“I really think it’s journalists who are able and best positioned to tell the stories of people who are striving to overcome challenges,” Yee says, “and they’re also best positioned to expose to the world the stories of the most vulnerable.
“So I think the media, in general, is a significant institution and we have to do what we can to encourage good media and good journalists.”
In honor of his parents, Yee has upped his investment in the AAJA Sports Task Force by providing two scholarships to college students and recent graduates interested in sports journalism to help cover expenses related to travel and accommodations for the 2017 AAJA convention in Philadelphia in July. The two recipients for the Jimmie & Suey Fong Yee Scholarship are Charlie Lapastora and Daniel Tran.

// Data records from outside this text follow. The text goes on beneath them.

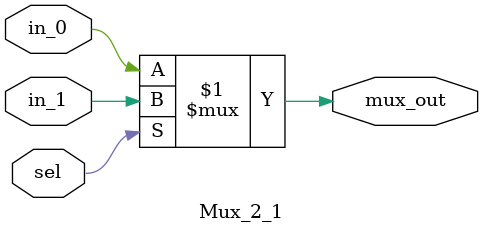
<source format=v>
module Mux_2_1(
	input in_0, // Mux first input
	input in_1, // Mux Second input
	input sel, // Select input
	output mux_out // Mux output
);

assign mux_out = sel ? in_1 : in_0;

endmodule


</source>
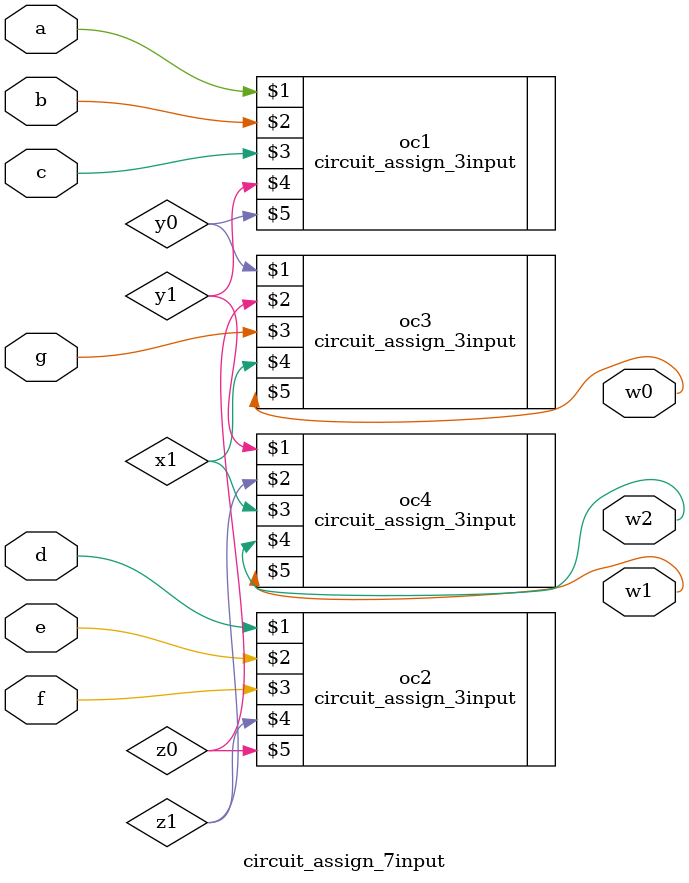
<source format=v>
 `timescale 1ns/1ns
module circuit_assign_7input(input a, b, c, d, e, f, g, output w2, w1, w0);
	wire y1, y0, z1, z0, x1;
	circuit_assign_3input oc1(a, b, c, y1, y0);
	circuit_assign_3input oc2(d, e, f, z1, z0);
	circuit_assign_3input oc3(y0, z0, g, x1, w0);
	circuit_assign_3input oc4(y1, z1, x1, w2, w1);
endmodule
</source>
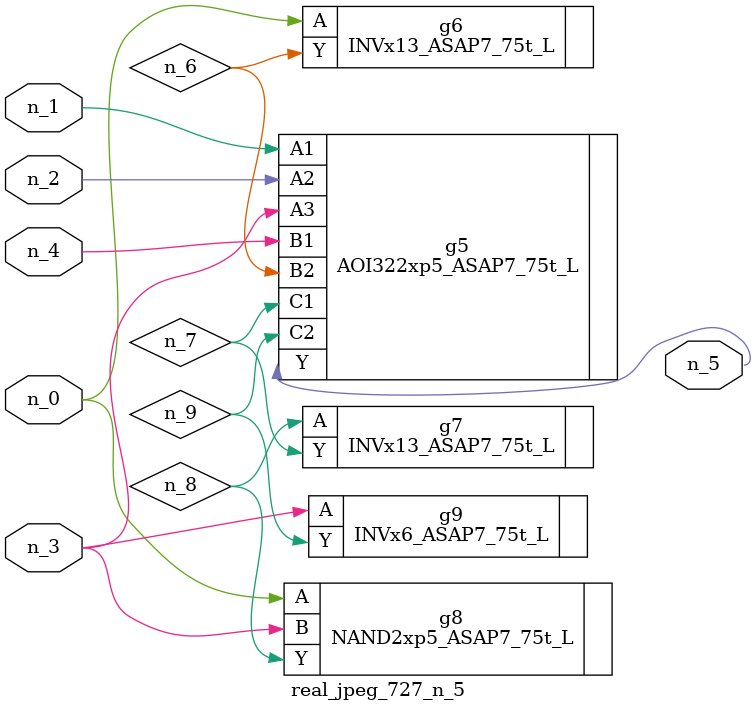
<source format=v>
module real_jpeg_727_n_5 (n_4, n_0, n_1, n_2, n_3, n_5);

input n_4;
input n_0;
input n_1;
input n_2;
input n_3;

output n_5;

wire n_8;
wire n_6;
wire n_7;
wire n_9;

INVx13_ASAP7_75t_L g6 ( 
.A(n_0),
.Y(n_6)
);

NAND2xp5_ASAP7_75t_L g8 ( 
.A(n_0),
.B(n_3),
.Y(n_8)
);

AOI322xp5_ASAP7_75t_L g5 ( 
.A1(n_1),
.A2(n_2),
.A3(n_3),
.B1(n_4),
.B2(n_6),
.C1(n_7),
.C2(n_9),
.Y(n_5)
);

INVx6_ASAP7_75t_L g9 ( 
.A(n_3),
.Y(n_9)
);

INVx13_ASAP7_75t_L g7 ( 
.A(n_8),
.Y(n_7)
);


endmodule
</source>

“We had several highly-qualified applicants this year,” says Sports Task Force chairman Howard Chen. “Both (Lapastora and Tran) showed a passion for sports journalism and both have strong resumes.
“It’s never financially easy for those who are beginning their pursuit of a career in journalism,” Chen adds. “Don’s contribution makes it possible for two people to help do what they can to take that next step in their careers at this year’s AAJA convention.”
Representing many clients, including Tom Brady, Yee has developed into one of the NFL’s most-respected agents. He says he was very impressed with Tran and Lapastora.
“The one thing that stood out is the passion that they both have for the profession and for sports,” Yee says of Tran and Lapastora. “It’s always great to see passion and dedication, and I’m really happy that they’re this year’s recipients.”
Lapastora says his family’s story is quite similar to Yee’s. His grandparents moved to Detroit with $500 to make a better life for their family.
“Throughout each step of my journey,” Lapastora says, “there’s been so many trials and obstacles, but each time I chose to overcome them.
“But it’s not about me,” adds Lapastora, a graduate of Oakland University. “It’s about those whose lives are affected, whose story I’m telling.”
Like Lapastora, Tran can also relate to Yee’s story and is greatly encouraged to win this scholarship.
“He knows the struggle of people underestimating his abilities, and overcoming those challenges to become the best in his profession,” says Tran, who has a masters degree from the University of Southern California.
At last year’s convention, Yee had a chance to meet the inaugural winner of the Jimmie & Suey Fong Yee Scholarship, Josh Tolentino of Illinois State.
“I was really honored to meet Josh Tolentino and hear about his path and his hopes and dreams, and aspirations,” Yee says. “Josh is a terrific young writer and just to see the growth in his career and have a minor hand in it is really gratifying.”
But Yee has a message for Tran, Lapastora, Tolentino and other aspiring Asian American journalists.
“The one thing I’d like to share and for people to understand, all of you have to overcome very significant, built-in institutional hurdles,” Yee says. “Not just from a general perception of who you are by larger society but also a general perception of who you are by even those within the industry. So if there’s anything I can do to help to get as many people to understand the context within you are trying to operate, I think it’s educational but it also gives people a greater understanding of the odds and challenges Asian American journalists face.”